The old man removed his hand from the nature lover’s shoulder.
“The solution is simple,” he said with his gaze fixed somewhere distant, as if lost in the depths of his own wisdom.
The nature lover looked up and revealed a soul choking on pity, despair and remorse that was desperately hoping that what the old man was about to say would save it.
“Put down your axe.”
The words seem to breathe air into the lungs of the nature lover.
“Put down your axe and leave this forest for ten years.”
“And then return to this place. I will be waiting for you.”
The old man gestured to somewhere distant and the nature lover felt he was being given permission to walk away from his torment, self-pity and self-loathing, and so he did.
Ten years later the nature lover returned and saw the old man sitting on the fallen tree trunk in exactly the same place, as if he had not moved since they last spoke. He noticed that the tree trunk was much more rotten and decayed and that the old man’s face was even more deeply inscribed with lines. In his mind he acknowledged that the tree trunk looked weaker, but the old man somehow looked stronger. The old man did not look up as the nature lover walked past him and into the forest. Several moments passed before he emerged and sat down next to the old man.

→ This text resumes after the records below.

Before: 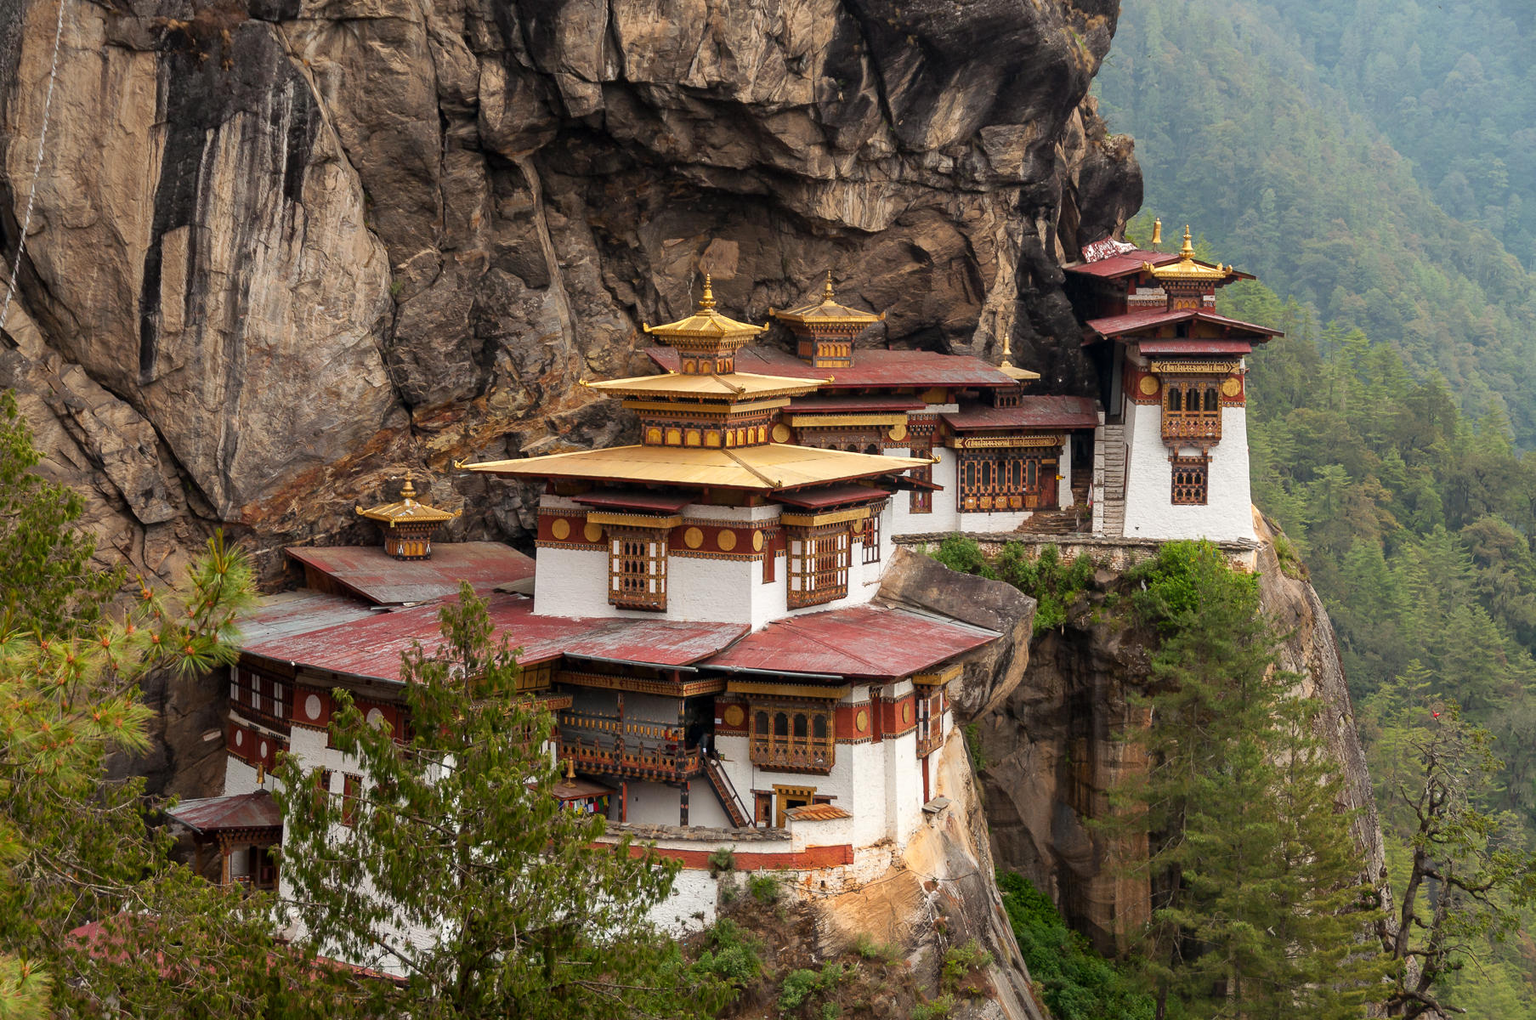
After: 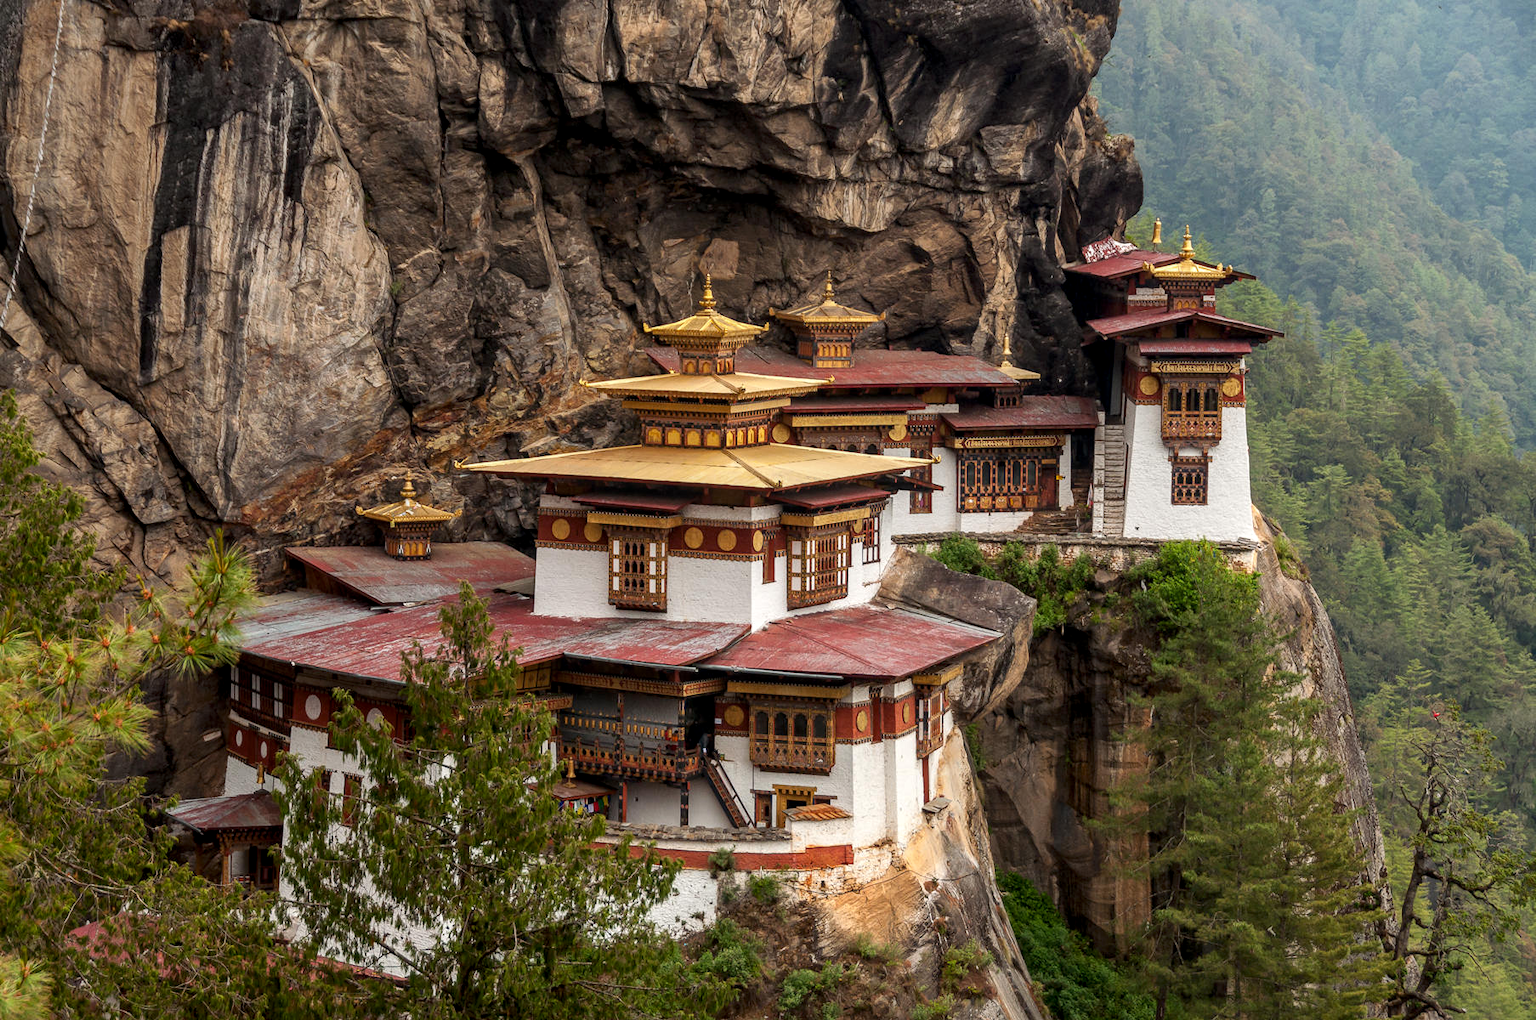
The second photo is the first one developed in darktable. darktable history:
tone equalizer: on, module defaults
local contrast: on, module defaults
contrast brightness saturation: contrast 0.034, brightness -0.045
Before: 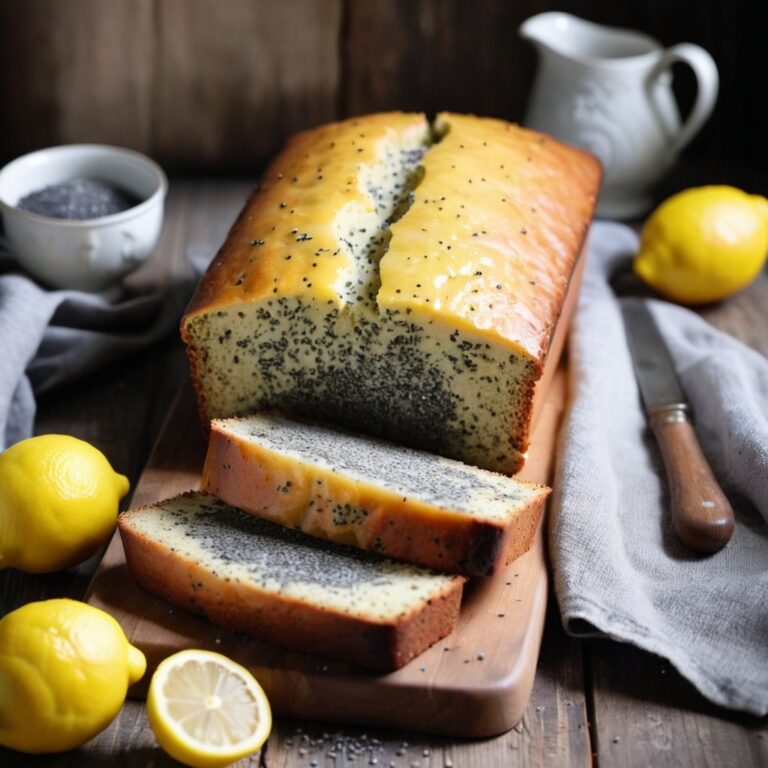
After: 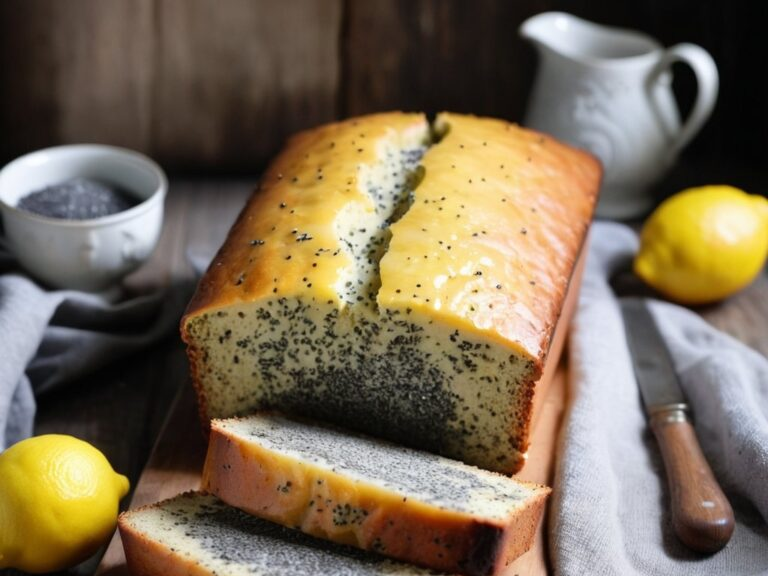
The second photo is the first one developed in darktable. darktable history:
crop: bottom 24.967%
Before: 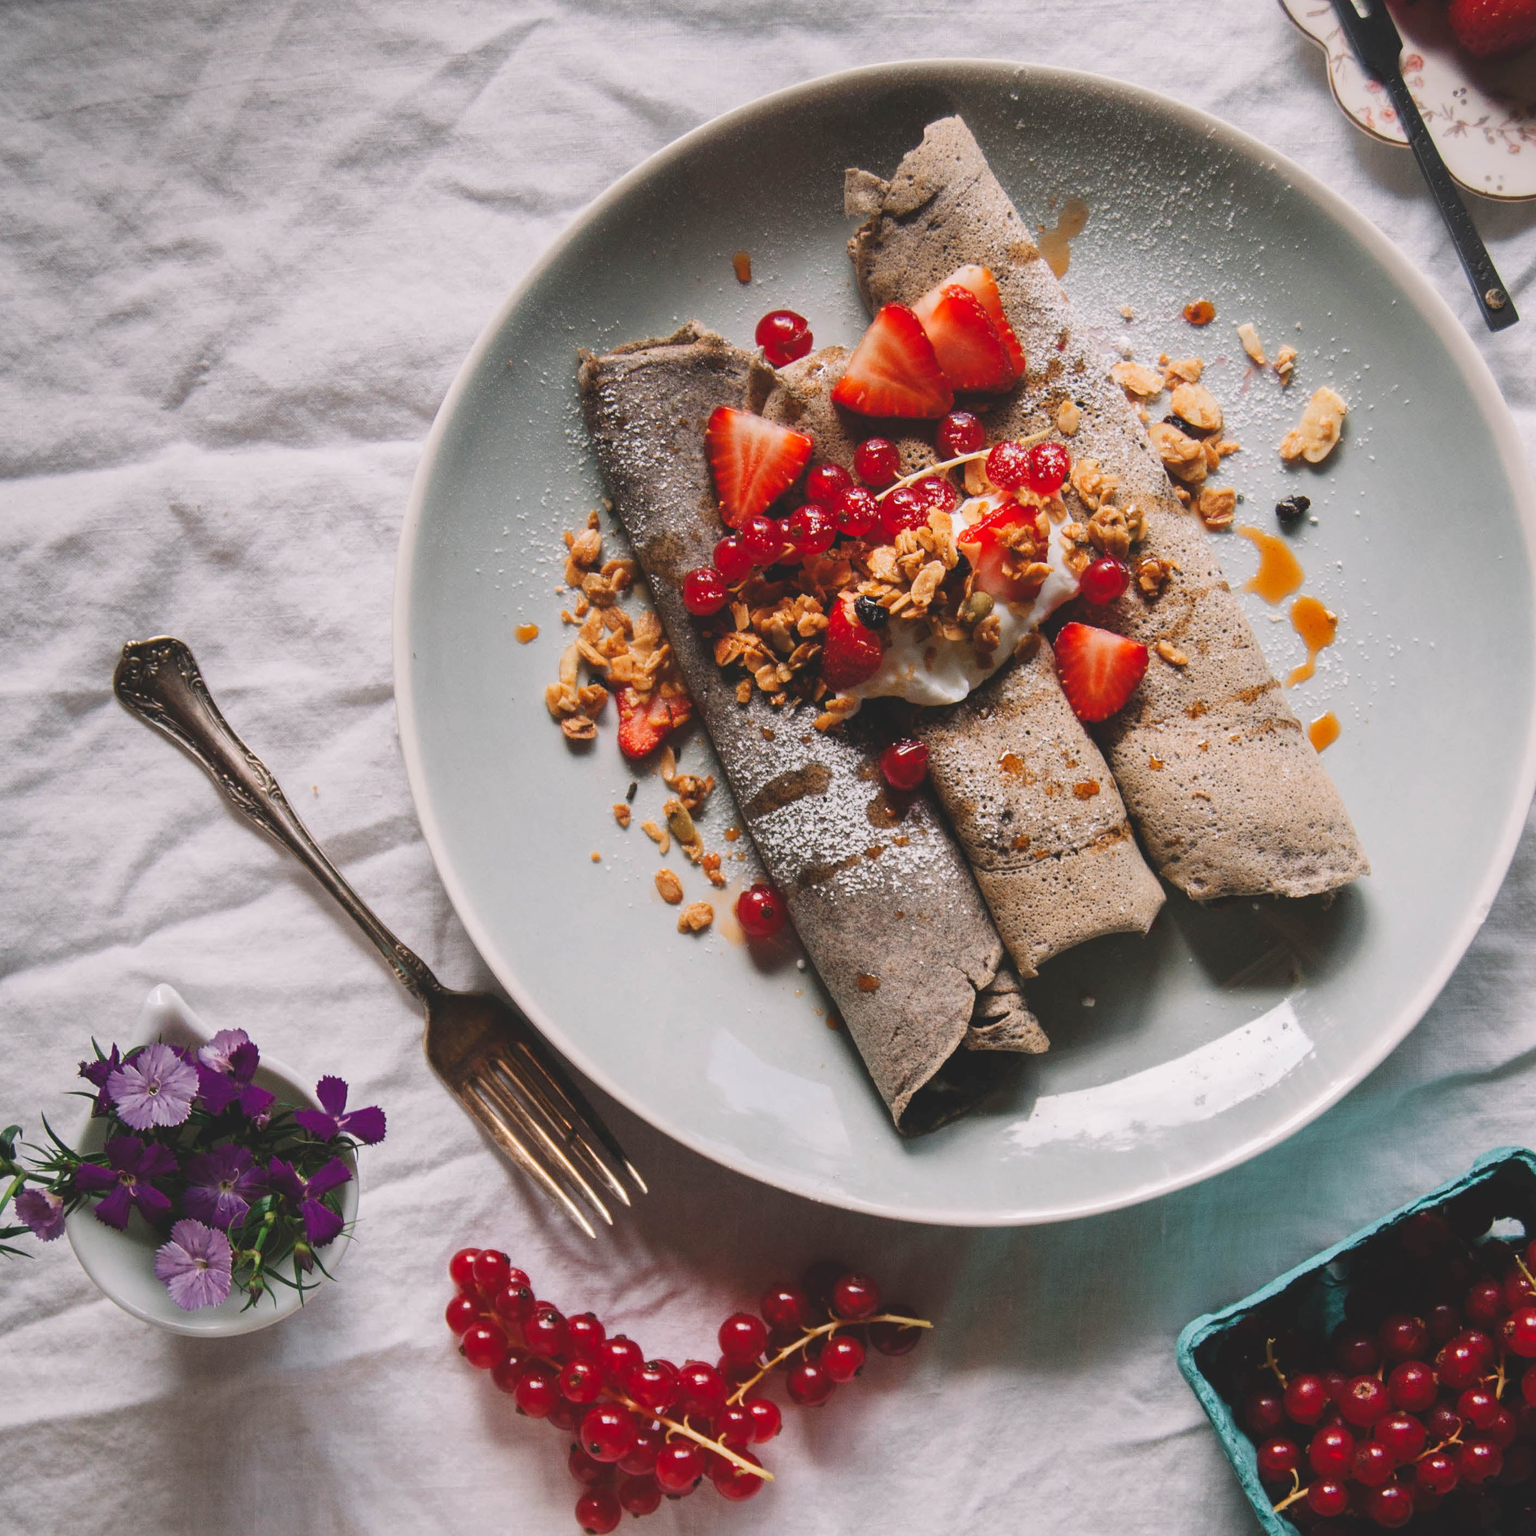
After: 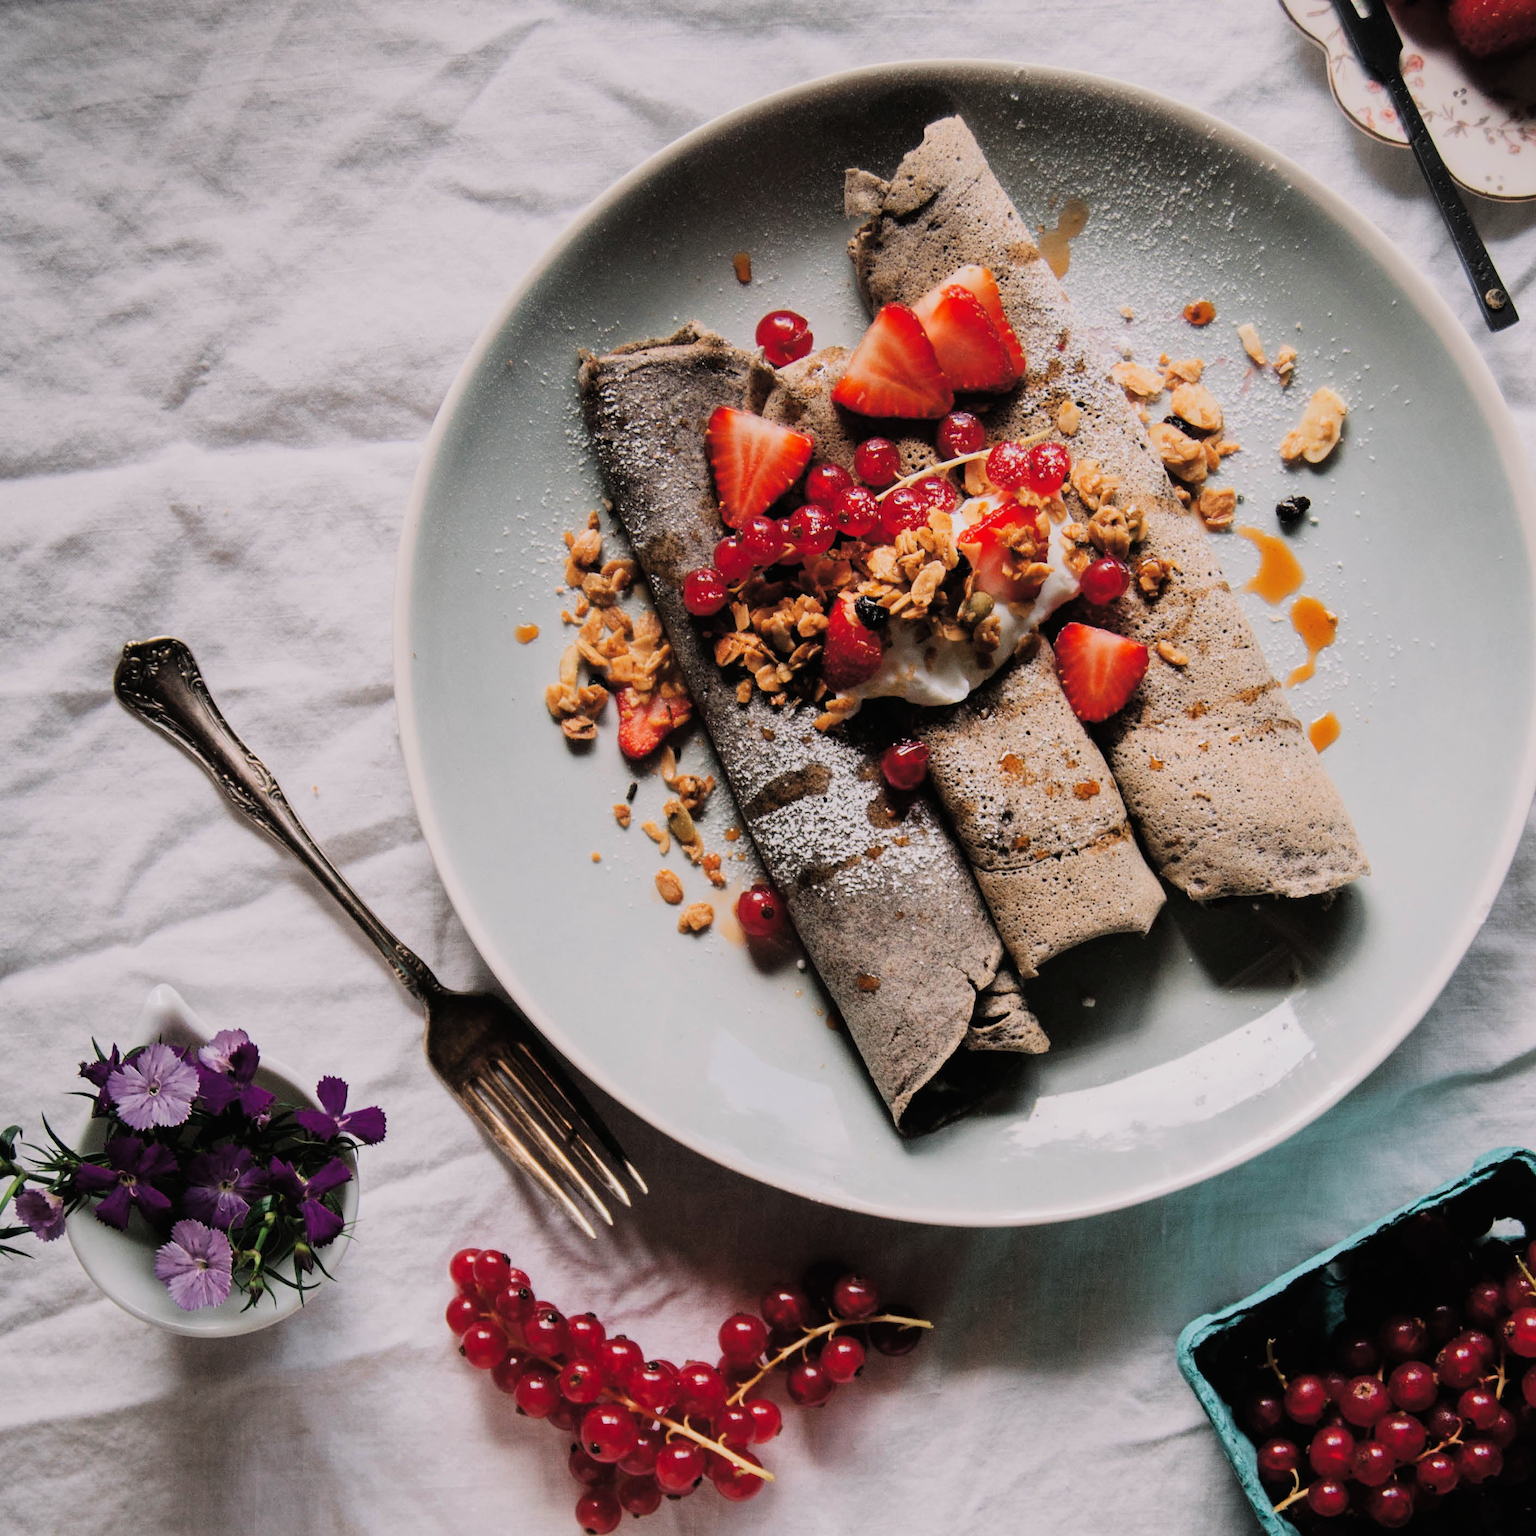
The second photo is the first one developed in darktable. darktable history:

“It’s beautiful,” he said, as if in confirmation to a question the old man had asked without speaking.
“Where is your axe?”
“I … I don’t know.”
“I do,” replied the old man and gestured to the other side of the tree trunk. The nature lover reached back and felt his hand close around the handle of the axe he abandoned a decade ago. A puzzled look crept over his face.
“Why did you keep it for me?”
“As a reminder to never use one again.”